In a request for information released Wednesday, the VA proposes migrating its Veterans Information Systems and Technology Architecture, better known as VistA, to a software-as-a-service platform. It calls the hypothetical off-the-shelf system VistA-as-a-Service.

The call to industry focuses solely on the clinical EHR component of VistA, but also asks respondents to give feedback on possible modernizations of “integrated administrative, financial, business, and other supporting operations.”

The RFI is in no way a guarantee that VA will move in this direction to continue VistA as a COTS system; it simply means the department is considering it as an option, in addition to “exploring COTS non-VistA EHR alternatives” and other options. Acting VA CIO Rob Thomas said recently the department is considering as many as four different options for the future of its EHR. Secretary David Shulkin plans to announce the department’s decision in July.

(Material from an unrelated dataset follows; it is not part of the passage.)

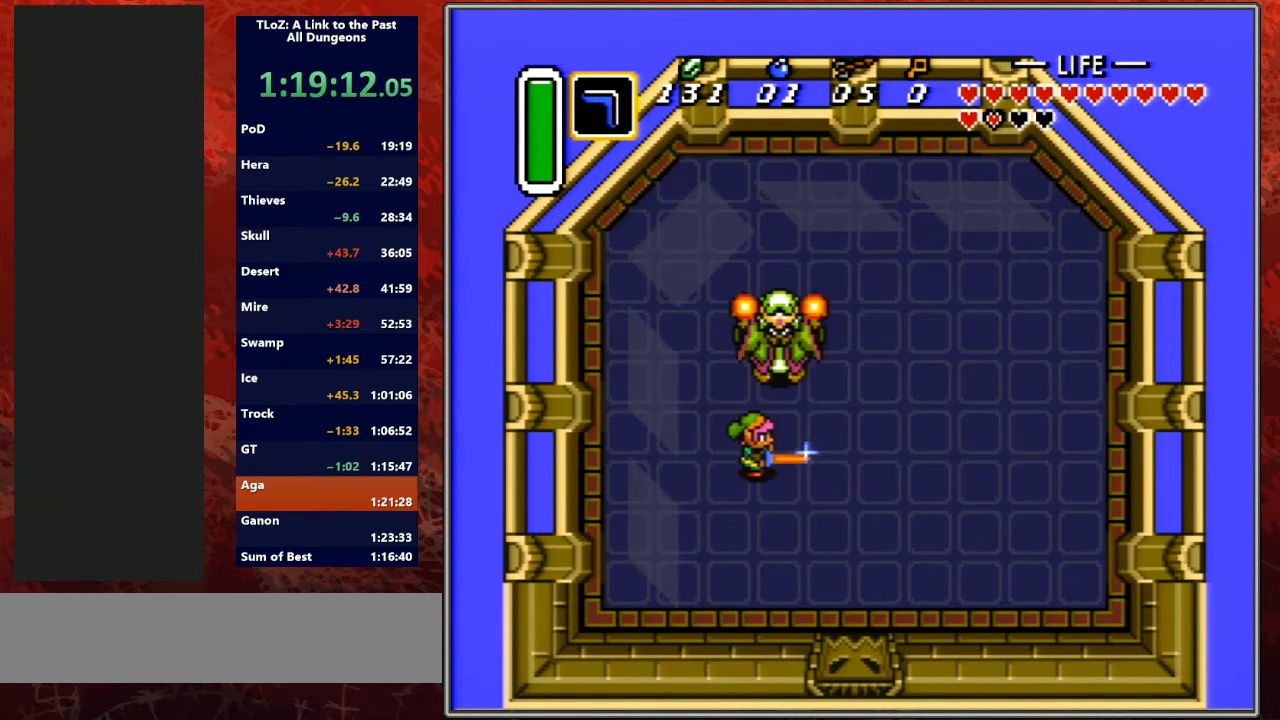
{"buttons": ["B"], "events": [[33, "DPAD_DOWN", "down"], [67, "DPAD_DOWN", "up"]]}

Modernizing VistA to the commercial cloud would be no easy lift, particularly in minimizing or getting rid of its many redundancies, unique instances and interdependencies.

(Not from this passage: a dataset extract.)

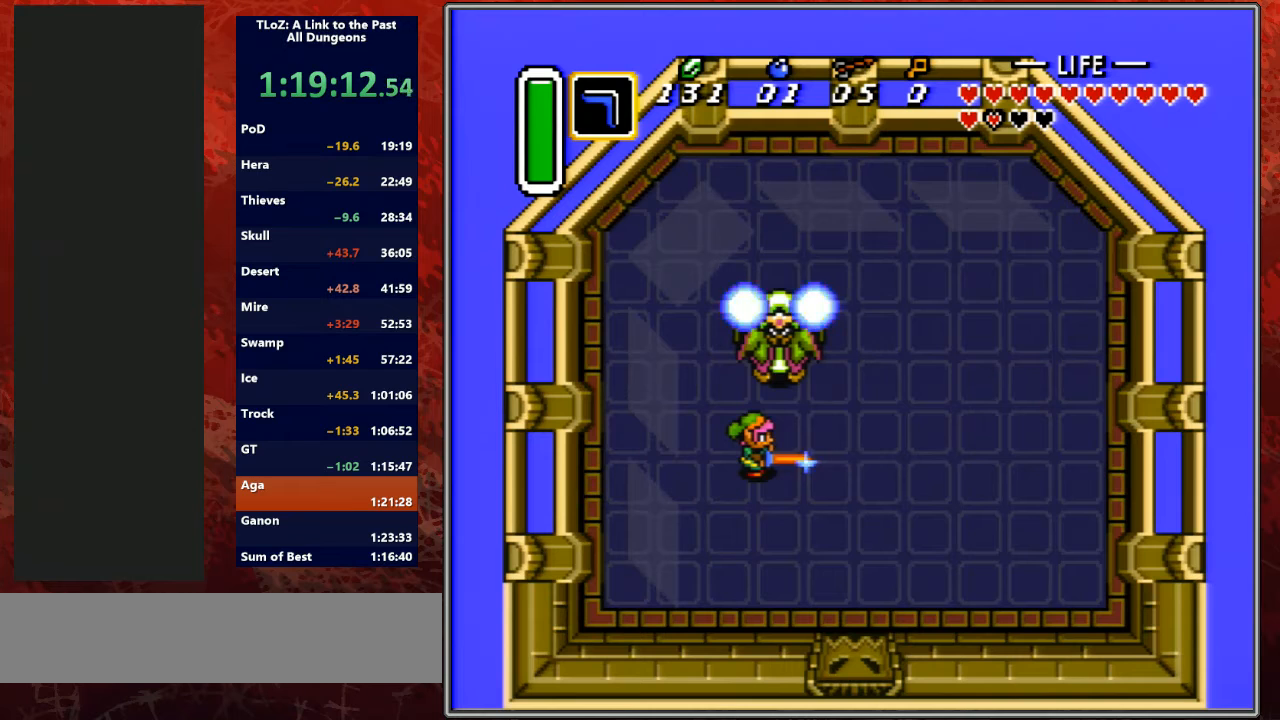
{"buttons": ["B"], "events": []}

The VA currently runs 130 instances of VistA, each with its own routines and data dictionaries, the RFI explains. And things only get worse from there.

Each one is unique in that there are variations of the routines and data dictionaries for each instance. They are hosted at 5 data centers across the US and support over 1,200 VHA hospitals and clinics. Each VistA instance is composed of over 2,700 files, 64,000 data fields; 1,300 print templates; 9,100 options structured across 1,700 menus; 3,300 remote procedure calls; 38,000 routines, and 4.7 million lines of code. Each system has some local variation of all of these artifacts and the current environment is further described at a multi-tier architecture layer level. Additionally, there is a separate DR, Test, and VistA Read Only instance that matches each of the 130 operational VistAs, meaning each VistA instances has four copies currently.

The VA proposes in the RFI that a vendor would consolidate those 130 instances at five data centers to “a single VistA instance in a commercial cloud environment” with added security. It would also need to “Platform and Software as a Service (PaaS and SaaS) that VA could use to co-locate other infrastructure that VA may need to reside next to the VaaS for performance, security, or other purposes” and “VistA development, test, and pre-production environment(s) for the single, standardized VistA instance.”

The department would also want the VaaS system to integrate its current Joint Legacy Viewer, which provides basic EHR interoperability between VA and and Defense Department medical systems, as well as its information displays: the standard Computerized Patient Record System and the newer web-based electronic Health Management Platform.

Industry has until April 26 to respond to the RFI.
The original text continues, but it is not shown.